Normalmente tendemos a ver as coisas de forma linear, ou na forma de um plano traçado. Quando os homens partiram rumo ao horizonte, precisaram que a terra se vergasse sob forma circular para perceberem que tinham chegado ao mesmo ponto de onde tinham partido. Mas nem todos encontram essa memória, porque houve uma cedência na nossa natureza... dispomos de dois olhos para encarar o futuro conjugando perspectivas diferentes, e não de um olho para a frente e outro para trás! O que deixámos para trás vemos através de um olhar numa memória difusa. Um olhar unidireccional, algo desaconselhável numa perspectiva de competição animal, porque desprotegia a retaguarda, era compensado com alguma segurança da memória do caminho.

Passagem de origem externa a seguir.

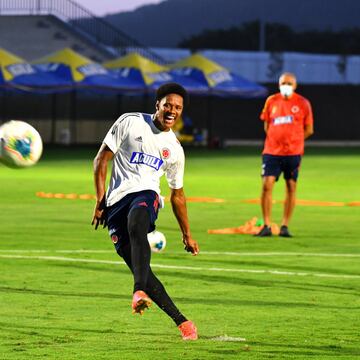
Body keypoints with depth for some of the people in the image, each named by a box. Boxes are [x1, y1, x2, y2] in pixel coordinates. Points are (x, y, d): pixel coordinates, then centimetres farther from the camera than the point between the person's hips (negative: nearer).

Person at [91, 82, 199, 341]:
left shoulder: (175, 149, 15)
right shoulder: (130, 123, 5)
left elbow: (177, 194, 26)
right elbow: (102, 159, 5)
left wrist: (187, 235, 26)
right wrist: (101, 201, -2)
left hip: (146, 195, 0)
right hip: (117, 201, 0)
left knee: (136, 225, -38)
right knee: (139, 269, -9)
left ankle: (140, 291, -53)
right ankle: (181, 321, -1)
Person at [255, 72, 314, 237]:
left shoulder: (303, 103, 0)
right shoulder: (271, 101, 6)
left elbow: (308, 130, 5)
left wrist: (292, 140, 3)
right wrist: (277, 140, 7)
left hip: (293, 152, -1)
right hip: (272, 151, 1)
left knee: (291, 187, 1)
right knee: (267, 185, -8)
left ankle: (285, 226, 10)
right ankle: (266, 226, -3)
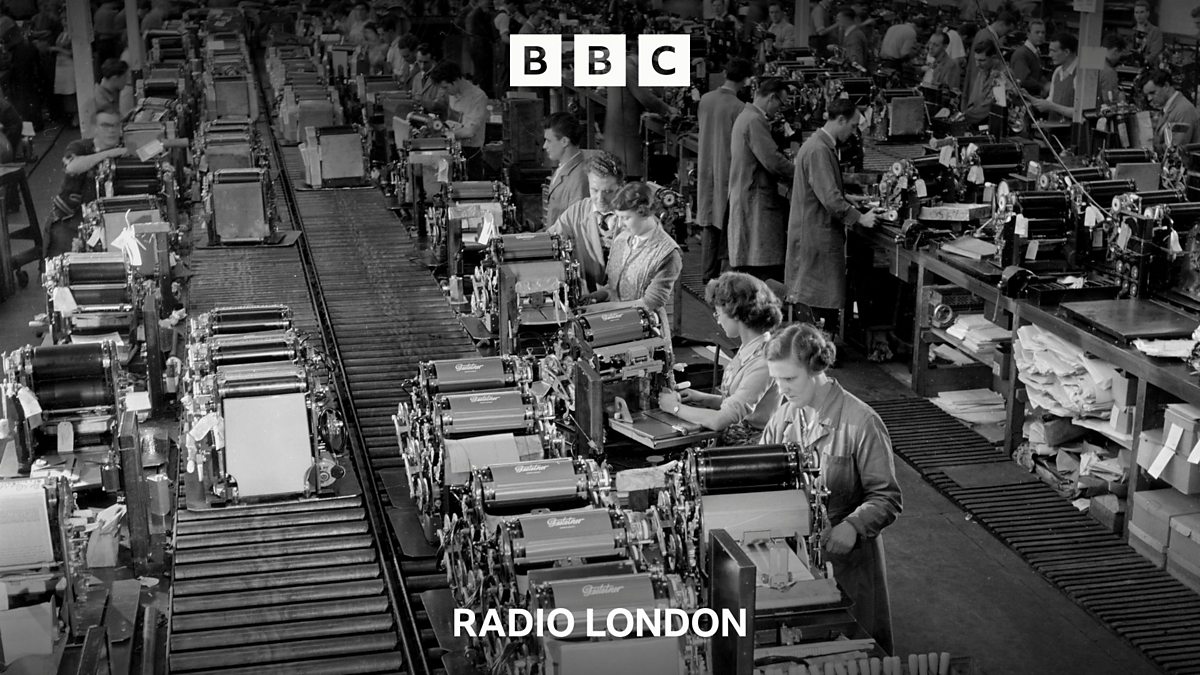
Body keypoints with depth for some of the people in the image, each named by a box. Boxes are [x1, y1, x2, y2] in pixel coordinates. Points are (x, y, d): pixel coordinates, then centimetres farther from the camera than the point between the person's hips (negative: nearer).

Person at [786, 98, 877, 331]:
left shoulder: (823, 145, 14)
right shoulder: (818, 151, -20)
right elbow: (830, 198, -24)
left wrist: (853, 207, 19)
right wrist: (860, 218, -17)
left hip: (814, 231, 11)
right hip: (818, 235, -11)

Quando vogamos num mar circular, é difícil estabelecer uma ordem absoluta. As posições são relativas, e se há quem se julgue à frente, é porque pode nem dar conta das voltas que tem de atraso. E a paisagem até pode ser semelhante, e quem vê para trás e para a frente, iludido pela curvatura, não vê ninguém à sua frente, e vai debitando marcas deixadas para reavivar um mapa inscrito na memória colectiva perdida. E podemos ir por esse trilho, já calcorreado, guiados por alguma ideia do que já fomos, mas saberemos que o nosso olhar não é o mesmo. E essa é uma grande diferença... se tivermos perdido a memória, será novo, e pouco interessa que nos digam que não é. O dejá vu é uma ideia de quem está a ver de novo, e ainda que já tenha visto... não é nenhuma repetição - serve a uma nova compreensão. Se a repetição não é notada é indiferente para si, e se é notada não é nenhuma repetição total, é apenas parcial (já que pelo menos a ideia de repetição será nova ao próprio).
A nossa razão assenta sobre raízes que estabelecem um nexo causal, que do passado projecta um futuro, como uma árvore que encontra na terra a sua sustentação, mas emerge num futuro procurando uma fonte de luz. Sem sustentação sólida vogaria num vento de caos, onde seria tão provável uma realidade ou outra qualquer, por isso são as raízes comuns que nos prendem à mesma terra. Acabamos por estar entrelaçados numa malha complexa em que a fonte de luz é a própria estrutura que nos sustenta a existência diversificada... mais uma vez num misto de linearidade e circularidade, mas circularidade em espiral crescente, juntando sempre novas manifestações do já existente.
O caminho nesta estrutura não deixa de ser frágil, parecendo o voo errante de uma borboleta, sujeita a ser esmagada pelas rodas do tempo, de um passado e de um futuro que se unem no presente. Entram aqui dois aspectos, por um lado a estrutura física que se quer com raízes sólidas, e por outro lado a estrutura mental que se quer livre no voo.
Já referimos a citação de Alexander Pope sobre Sporus, "a butterfly on a wheel", mas também é de referir a menção a Santa Catarina de Alexandria, como "butterfly on a will", e é nesse quadro que trazemos duas canções separadas por algumas décadas, mas que parecem remeter para uma mesma mensagem.
The Mission - Butterfly on a Wheel
Katy Perry - Wide Awake
A bicicleta final de Katherine parece uma forma harmoniosa de conjugar rodas que antes serviram para esmagar borboletas.